La doctora en Ciencias Biológicas y guardaparque Daniela Cano explicó que el tucán era una especie nativa de la selva tucumana hasta que la degradación ambiental y la caza ilegal provocaron su desaparición. El retorno natural comenzó en 2010, con ejemplares migratorios provenientes de Salta, consolidándose en 2014 en el antiguo Campo de los Alisos y reforzándose en 2016 mediante la liberación de aves rehabilitadas por la Reserva de Horco Molle de la Universidad Nacional de Tucumán.
Pese a este avance biológico, la proximidad de los tucanes a zonas urbanas y semiurbanas ha generado riesgos, evidenciados en los recientes ataques. Cano advirtió que causar daño o mantener fauna silvestre como mascotas es un delito severamente sancionado por la Ley Nacional de Fauna, que prohíbe la captura, comercialización y tenencia domiciliaria.
Desde la intendencia del Parque Nacional enfatizan la importancia de la “no intervención” de la población con estas aves. Recomiendan no alimentarlas, dado que encuentran su sustento en la selva; evitar acercamientos que puedan alterar su conducta; y denunciar cualquier agresión o caza ilegal ante las autoridades de Delitos Rurales o los guardaparques.

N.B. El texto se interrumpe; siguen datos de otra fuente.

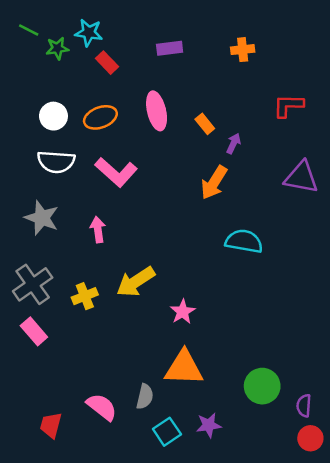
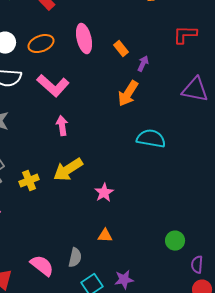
pink arrow: (98, 230) -> (62, 126), moved
orange triangle: (184, 368) -> (105, 236), size x0.5
green circle: (262, 386) -> (175, 241), moved, size x0.7

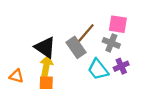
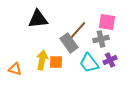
gray cross: (111, 43) -> (101, 39), turned -35
black triangle: (45, 47) -> (38, 19), moved, turned -40
orange square: (46, 83) -> (56, 62), moved

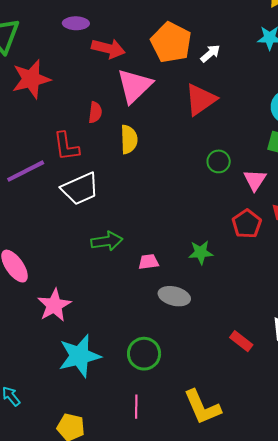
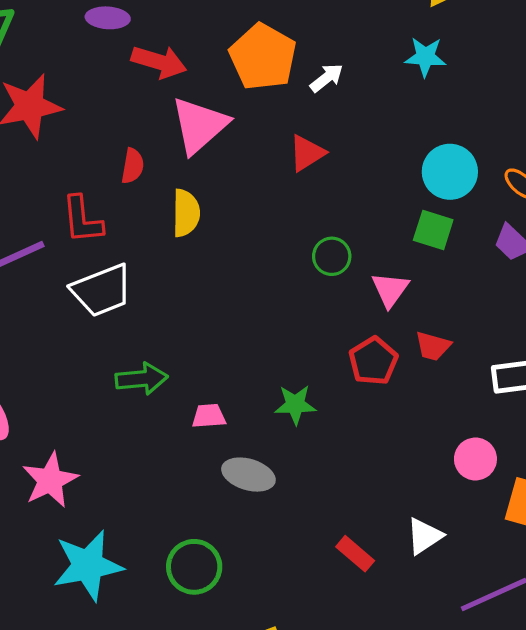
red triangle: (201, 100) -> (307, 153), size x0.7

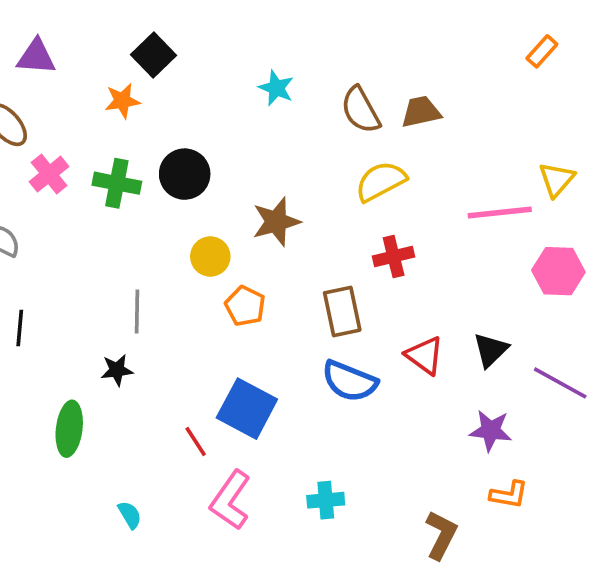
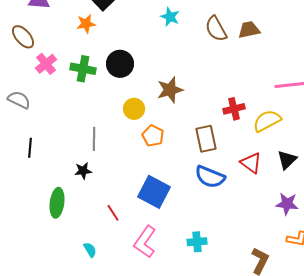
yellow semicircle: (381, 181) -> (267, 121), moved
red line: (196, 442) -> (113, 213), moved

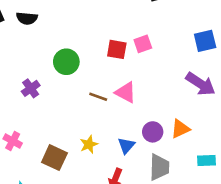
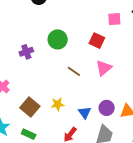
pink square: (143, 44) -> (114, 19), moved
pink triangle: (126, 92) -> (104, 68), moved, turned 36
blue triangle: (126, 146) -> (85, 113), turned -32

En un contrapunto esperanzador, la presencia de tucanes ha impulsado un modelo de economía sustentable basado en el aviturismo. Zonas cercanas a Sargento Moya y la Reserva Comunal La Florida se han convertido en núcleos clave para la observación de aves, con más de 15 guías locales habilitados que coordinan recorridos especializados. Esta actividad no solo dinamiza la economía regional —conocida como “empleo verde”— sino que también convierte a los habitantes en guardianes del ecosistema.
El Parque Nacional Aconquija protege cerca de 94.000 hectáreas y alberga especies emblemáticas como la taruca, un ciervo andino en peligro de extinción, y diversas variedades de corzuelas.
Ante el aumento del tránsito faunístico en los márgenes del parque, los guardaparques exhortaron a los conductores a extremar precauciones sobre la Ruta Provincial 65, principal acceso a la zona montañosa, para evitar atropellos. Asimismo, recomendaron consultar las redes oficiales para conocer el estado actualizado de los senderos, garantizando una visita segura y responsable.